Teaching healthcare professionals about wound care has taken Nancy Morgan, MBA, BSN, RN, WOC, WCC, DWC, OMS, to dozens of places around the United States.
When the longtime RN began her career in wound care, she never imagined educating clinicians would take her to American Samoa, an unincorporated U.S. territory in the South Pacific Ocean located 2,200 miles southwest of Hawaii.
In June 2019, an education opportunity — and a newfound family connection — did just that. Morgan, who co-founded the Wound Care Education Institute (WCEI), spent three days consulting with Samoan clinicians on specific wound patients and presented a one-day formal wound care class in Pago Pago, the capital city of the island chain.
Nancy Morgan, MBA, BSN, RN, WOC, WCC, DWC, OMS
At the same time, she enjoyed a life-changing experience by connecting with her newly discovered people, culture and nation.
Adopted at 5 days old, Morgan grew up an only child. Even though she said her adoptive parents were “wonderful” and Morgan said she had a blessed life, she yearned to learn who her biological parents were as she grew up.
At age 18, Morgan discovered the identity of her biological mother and was able to meet her. However, her mother couldn’t provide any information about her biological father other than he was a performer in Honolulu.
“My biological mother passed away a few years back,” Morgan said. “While sorting through some of her belongings, I uncovered an old photograph which I believed may have been a picture of my father.”
Morgan’s missing link
Fast forward to December 2018. In her quest to learn more about her heritage, Morgan purchased a DNA kit from a popular website.
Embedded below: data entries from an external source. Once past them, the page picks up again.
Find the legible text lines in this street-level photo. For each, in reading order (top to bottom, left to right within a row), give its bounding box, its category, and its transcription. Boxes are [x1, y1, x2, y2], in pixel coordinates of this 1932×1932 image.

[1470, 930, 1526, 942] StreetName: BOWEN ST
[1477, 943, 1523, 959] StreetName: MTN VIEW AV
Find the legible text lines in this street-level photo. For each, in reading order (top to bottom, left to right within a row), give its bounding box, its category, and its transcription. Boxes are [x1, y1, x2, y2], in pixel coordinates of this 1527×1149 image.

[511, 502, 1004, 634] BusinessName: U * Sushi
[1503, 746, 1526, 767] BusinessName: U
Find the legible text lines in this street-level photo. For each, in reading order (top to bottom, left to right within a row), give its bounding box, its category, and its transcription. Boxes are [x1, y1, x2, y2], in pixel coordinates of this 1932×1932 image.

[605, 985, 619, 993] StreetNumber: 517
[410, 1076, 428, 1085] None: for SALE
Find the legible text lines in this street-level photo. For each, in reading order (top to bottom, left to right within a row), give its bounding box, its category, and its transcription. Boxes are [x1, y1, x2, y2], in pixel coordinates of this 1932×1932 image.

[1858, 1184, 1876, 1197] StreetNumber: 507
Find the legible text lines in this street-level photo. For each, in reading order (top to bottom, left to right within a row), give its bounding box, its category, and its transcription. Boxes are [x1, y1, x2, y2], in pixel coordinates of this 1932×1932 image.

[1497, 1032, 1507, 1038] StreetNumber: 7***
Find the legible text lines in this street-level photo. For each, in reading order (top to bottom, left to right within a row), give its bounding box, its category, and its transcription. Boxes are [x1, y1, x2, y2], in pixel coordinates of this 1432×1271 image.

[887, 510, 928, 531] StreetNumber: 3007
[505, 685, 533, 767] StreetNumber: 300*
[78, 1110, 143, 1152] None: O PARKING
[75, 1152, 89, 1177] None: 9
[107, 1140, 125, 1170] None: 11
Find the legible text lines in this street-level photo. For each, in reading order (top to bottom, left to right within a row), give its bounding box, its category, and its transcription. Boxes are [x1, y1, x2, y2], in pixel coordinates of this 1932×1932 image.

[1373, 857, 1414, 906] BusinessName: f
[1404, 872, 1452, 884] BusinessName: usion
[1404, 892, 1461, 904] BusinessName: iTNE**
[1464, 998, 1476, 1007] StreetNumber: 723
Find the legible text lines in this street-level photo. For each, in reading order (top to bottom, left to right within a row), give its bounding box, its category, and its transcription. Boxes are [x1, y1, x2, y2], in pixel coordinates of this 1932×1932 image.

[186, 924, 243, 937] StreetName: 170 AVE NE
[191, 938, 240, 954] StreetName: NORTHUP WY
One month later, she received some exciting news from the test.
“I discovered I had two cousins of Samoan descent,” she said. “I contacted one of them, told him my story and hoped to find my father.”
After speaking to her cousin, Morgan sent him the picture of the man she suspected was her father. Her cousin immediately verified the identity of the man pictured as his uncle, Tama Leao.
Instead of connecting with Leao on her own, Morgan and her cousin agreed he would call his uncle with the news that he had a daughter who was looking for him.
“My father agreed I could contact him,” Morgan said. “This soon resulted in a phone call between the two of us. We ended up meeting the following month at his home in Fort Lauderdale, Fla. I also met my two half-brothers as well as their children — my nieces and nephews.”